Republican presidential nominee, Senator John McCain (R-AZ), has decided to pick on a $3 million dollar project to “study grizzly bear DNA” as part of his campaign – both in speeches and in a recent campaign commercial. Senator McCain stated of the program, “I don’t know if it was a paternity issue or criminal, but it was a waste of money.”

United States Geological Survey biologist Katherine Kendall, the brains behind the Northern Divide Grizzly Bear Project, has actually been evaluating grizzly bear DNA as a means of assessing bear population dynamics. Kendall is leading the first study to gather status information on the bear population in Montana, which is listed as threatened under the Endangered Species Act. Former Republican Senator Conrad Burns (R-MT) had been a strong advocate for the study and is now the chairman of McCain’s Montana campaign. In fact in 2003, McCain voted for the appropriations bill that funded the research, which included a $1 million add-on courtesy of Senator Burns.
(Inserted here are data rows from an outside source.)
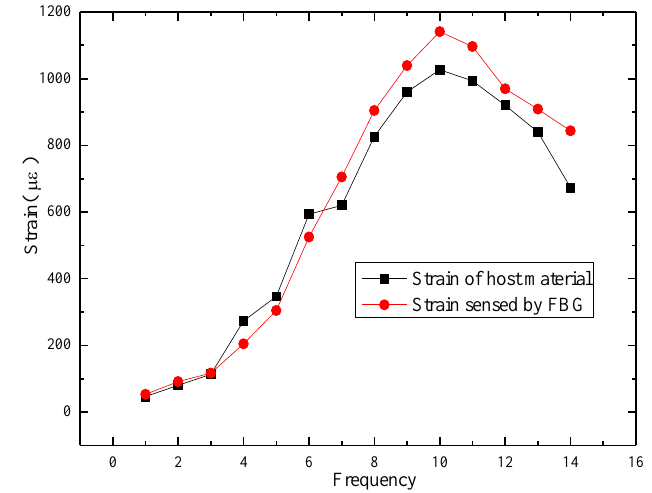
Figure 7. Strain detected by the FBG and the dial indicator.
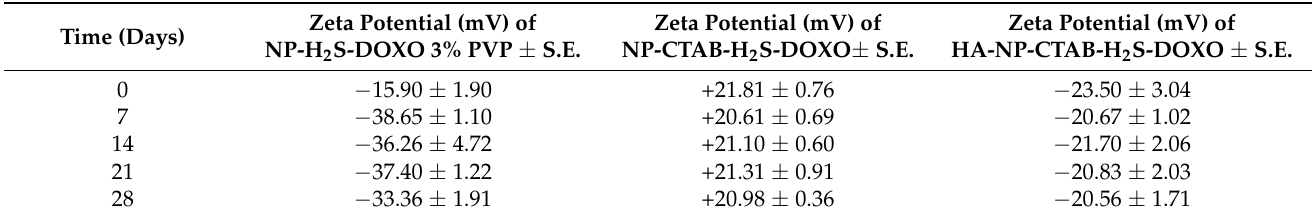
Table 8. Zeta potential of NP-H 2 S-DOXO 3% PVP, NP-CTAB-H 2 S-DOXO, and HA-NP-CTAB-H 2 S- DOXO over time (28 days).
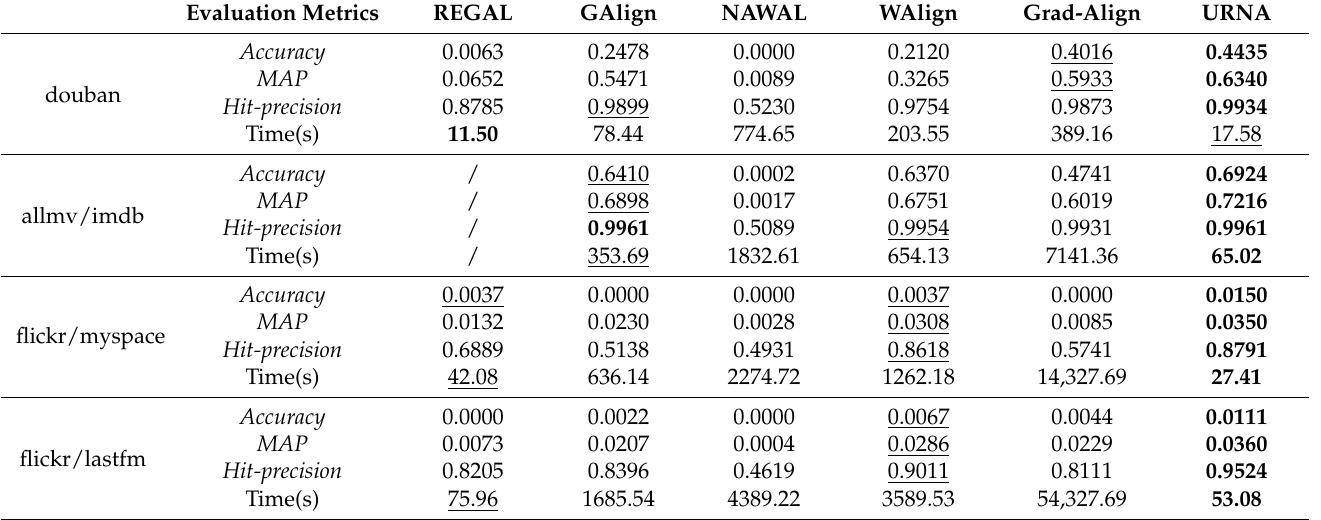
Table 2. Network alignment comparison of four real-world datasets. Here, the best and second best performers are highlighted by bold and underline,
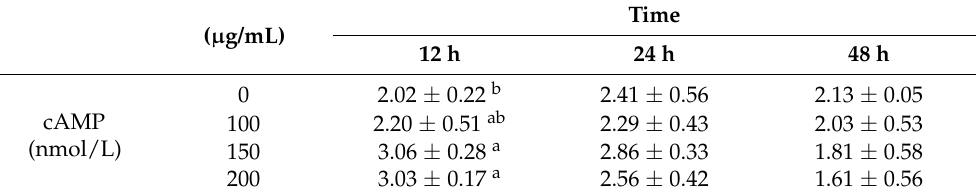
Table 6. Effect of different concentrations of GSP on cAMP levels in mature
Kendall’s research has discovered that grizzly bears have a healthier population than expected, indicating that conservation efforts over the past 30 years have paid off. The project, contrary to Senator McCain’s quips, has been using DNA as a tool to identify bears. Answering the question of “why count bears” in a recent Washington Post interview, Kendall remarked: “We just can’t be managing in the dark for another 25 years.”